Recorded data:
= Beginning of Section =

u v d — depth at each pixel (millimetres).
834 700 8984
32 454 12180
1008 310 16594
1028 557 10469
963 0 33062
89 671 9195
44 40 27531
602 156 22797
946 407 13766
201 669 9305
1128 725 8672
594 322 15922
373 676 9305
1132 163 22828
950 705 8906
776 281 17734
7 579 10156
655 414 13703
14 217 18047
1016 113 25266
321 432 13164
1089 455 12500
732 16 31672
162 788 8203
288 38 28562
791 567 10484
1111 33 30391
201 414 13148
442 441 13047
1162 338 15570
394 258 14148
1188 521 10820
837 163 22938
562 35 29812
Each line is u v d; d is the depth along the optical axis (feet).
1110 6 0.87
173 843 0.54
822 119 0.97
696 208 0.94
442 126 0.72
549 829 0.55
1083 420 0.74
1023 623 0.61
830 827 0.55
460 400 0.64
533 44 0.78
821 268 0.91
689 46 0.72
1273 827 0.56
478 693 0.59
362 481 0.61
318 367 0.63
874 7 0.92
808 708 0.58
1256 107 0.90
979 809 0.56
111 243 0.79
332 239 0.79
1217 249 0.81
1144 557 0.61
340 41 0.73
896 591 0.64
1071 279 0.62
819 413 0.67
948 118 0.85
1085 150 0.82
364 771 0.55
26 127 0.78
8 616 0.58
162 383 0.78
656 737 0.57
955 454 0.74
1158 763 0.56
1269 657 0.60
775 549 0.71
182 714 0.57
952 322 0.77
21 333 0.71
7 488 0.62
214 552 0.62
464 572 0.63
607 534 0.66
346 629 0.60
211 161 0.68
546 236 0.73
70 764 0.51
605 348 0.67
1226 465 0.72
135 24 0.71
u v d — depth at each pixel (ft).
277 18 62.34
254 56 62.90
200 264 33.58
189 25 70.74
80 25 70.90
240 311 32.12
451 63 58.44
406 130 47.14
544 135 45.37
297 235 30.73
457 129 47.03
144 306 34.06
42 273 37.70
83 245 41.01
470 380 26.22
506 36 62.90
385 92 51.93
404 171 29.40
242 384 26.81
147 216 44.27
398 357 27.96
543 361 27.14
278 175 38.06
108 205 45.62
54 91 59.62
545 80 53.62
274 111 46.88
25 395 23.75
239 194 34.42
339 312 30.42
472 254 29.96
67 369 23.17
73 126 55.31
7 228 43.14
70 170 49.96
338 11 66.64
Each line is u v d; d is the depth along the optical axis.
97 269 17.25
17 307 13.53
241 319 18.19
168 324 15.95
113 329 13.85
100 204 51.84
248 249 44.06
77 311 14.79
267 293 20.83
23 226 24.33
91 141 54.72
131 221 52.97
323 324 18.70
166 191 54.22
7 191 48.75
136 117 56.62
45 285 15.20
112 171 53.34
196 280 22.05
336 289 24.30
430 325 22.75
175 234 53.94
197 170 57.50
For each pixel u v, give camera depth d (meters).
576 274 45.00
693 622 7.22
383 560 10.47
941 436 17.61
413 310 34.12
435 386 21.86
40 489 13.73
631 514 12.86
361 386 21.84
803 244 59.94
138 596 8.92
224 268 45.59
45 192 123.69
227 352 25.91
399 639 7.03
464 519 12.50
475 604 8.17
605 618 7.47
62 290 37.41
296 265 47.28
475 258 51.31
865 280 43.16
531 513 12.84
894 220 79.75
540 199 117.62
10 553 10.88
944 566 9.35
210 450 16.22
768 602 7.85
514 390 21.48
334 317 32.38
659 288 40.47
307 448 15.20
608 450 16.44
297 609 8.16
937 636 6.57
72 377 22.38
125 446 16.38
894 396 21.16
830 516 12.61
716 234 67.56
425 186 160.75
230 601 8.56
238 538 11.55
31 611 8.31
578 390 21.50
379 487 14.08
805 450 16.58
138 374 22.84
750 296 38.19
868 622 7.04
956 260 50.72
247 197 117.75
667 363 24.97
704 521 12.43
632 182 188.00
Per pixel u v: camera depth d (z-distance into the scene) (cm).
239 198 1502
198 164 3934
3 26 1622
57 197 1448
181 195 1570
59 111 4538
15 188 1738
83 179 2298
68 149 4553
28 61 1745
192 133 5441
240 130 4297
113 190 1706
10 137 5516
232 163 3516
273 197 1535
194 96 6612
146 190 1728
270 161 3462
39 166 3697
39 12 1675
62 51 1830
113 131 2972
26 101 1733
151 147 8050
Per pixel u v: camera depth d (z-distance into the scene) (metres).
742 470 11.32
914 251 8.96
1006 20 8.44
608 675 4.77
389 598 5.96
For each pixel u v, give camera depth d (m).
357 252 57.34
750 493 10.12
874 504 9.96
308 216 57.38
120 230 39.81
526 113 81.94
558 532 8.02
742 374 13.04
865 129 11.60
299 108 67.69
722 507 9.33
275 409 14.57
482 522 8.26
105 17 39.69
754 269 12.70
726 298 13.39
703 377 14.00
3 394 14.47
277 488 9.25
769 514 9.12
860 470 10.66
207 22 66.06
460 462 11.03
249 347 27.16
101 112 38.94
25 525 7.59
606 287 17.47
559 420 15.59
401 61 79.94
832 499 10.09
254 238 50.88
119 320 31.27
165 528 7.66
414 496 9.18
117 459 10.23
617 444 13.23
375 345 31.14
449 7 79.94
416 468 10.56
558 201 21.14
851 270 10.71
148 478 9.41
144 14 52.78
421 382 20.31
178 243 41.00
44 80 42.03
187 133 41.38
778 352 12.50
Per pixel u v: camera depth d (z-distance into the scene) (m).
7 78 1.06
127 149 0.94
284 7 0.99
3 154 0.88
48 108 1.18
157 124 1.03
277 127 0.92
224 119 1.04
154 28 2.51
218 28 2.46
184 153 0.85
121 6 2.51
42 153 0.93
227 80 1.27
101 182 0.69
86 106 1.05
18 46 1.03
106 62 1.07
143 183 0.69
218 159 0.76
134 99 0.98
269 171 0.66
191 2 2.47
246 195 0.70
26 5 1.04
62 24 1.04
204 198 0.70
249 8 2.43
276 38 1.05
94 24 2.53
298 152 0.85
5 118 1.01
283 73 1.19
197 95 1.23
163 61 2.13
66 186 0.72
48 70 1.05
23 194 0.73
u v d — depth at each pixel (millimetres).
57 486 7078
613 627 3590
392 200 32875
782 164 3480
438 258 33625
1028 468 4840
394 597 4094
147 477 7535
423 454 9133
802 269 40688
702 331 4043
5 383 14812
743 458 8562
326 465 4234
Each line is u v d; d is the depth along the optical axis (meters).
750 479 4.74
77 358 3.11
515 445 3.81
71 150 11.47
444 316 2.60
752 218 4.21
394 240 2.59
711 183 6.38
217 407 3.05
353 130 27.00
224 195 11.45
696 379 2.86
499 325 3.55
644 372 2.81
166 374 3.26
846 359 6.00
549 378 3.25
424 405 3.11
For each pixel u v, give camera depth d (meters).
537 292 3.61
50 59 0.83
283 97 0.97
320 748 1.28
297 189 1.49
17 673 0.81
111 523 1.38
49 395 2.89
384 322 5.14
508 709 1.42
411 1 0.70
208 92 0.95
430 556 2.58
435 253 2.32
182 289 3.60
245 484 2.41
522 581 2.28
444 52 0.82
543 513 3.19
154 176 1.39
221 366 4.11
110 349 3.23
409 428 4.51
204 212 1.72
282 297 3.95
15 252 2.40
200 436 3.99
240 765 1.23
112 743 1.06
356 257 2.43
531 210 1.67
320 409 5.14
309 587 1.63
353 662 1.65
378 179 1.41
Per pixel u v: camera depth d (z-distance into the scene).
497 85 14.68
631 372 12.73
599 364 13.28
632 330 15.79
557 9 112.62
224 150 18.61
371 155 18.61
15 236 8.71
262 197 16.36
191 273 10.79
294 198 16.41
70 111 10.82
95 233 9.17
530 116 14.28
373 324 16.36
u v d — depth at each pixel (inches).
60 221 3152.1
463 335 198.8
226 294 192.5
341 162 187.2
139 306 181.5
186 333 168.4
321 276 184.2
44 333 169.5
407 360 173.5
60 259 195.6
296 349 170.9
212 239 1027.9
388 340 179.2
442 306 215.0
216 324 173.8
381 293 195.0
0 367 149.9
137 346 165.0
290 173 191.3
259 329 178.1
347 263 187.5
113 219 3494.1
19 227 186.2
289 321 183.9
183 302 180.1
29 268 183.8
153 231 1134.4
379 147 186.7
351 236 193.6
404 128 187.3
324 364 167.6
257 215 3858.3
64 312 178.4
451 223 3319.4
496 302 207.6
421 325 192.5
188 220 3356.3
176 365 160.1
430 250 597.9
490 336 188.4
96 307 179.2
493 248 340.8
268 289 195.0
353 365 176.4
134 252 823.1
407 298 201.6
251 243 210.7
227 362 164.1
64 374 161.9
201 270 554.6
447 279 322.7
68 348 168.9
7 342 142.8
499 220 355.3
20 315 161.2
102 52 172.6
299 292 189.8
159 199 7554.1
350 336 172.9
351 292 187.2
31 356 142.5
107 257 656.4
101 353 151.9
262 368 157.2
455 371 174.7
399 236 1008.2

= End of Section =

# Work item:
Looking at the entries, work out how many lines include the word "along" and give the number by itself.

# Answer box:
3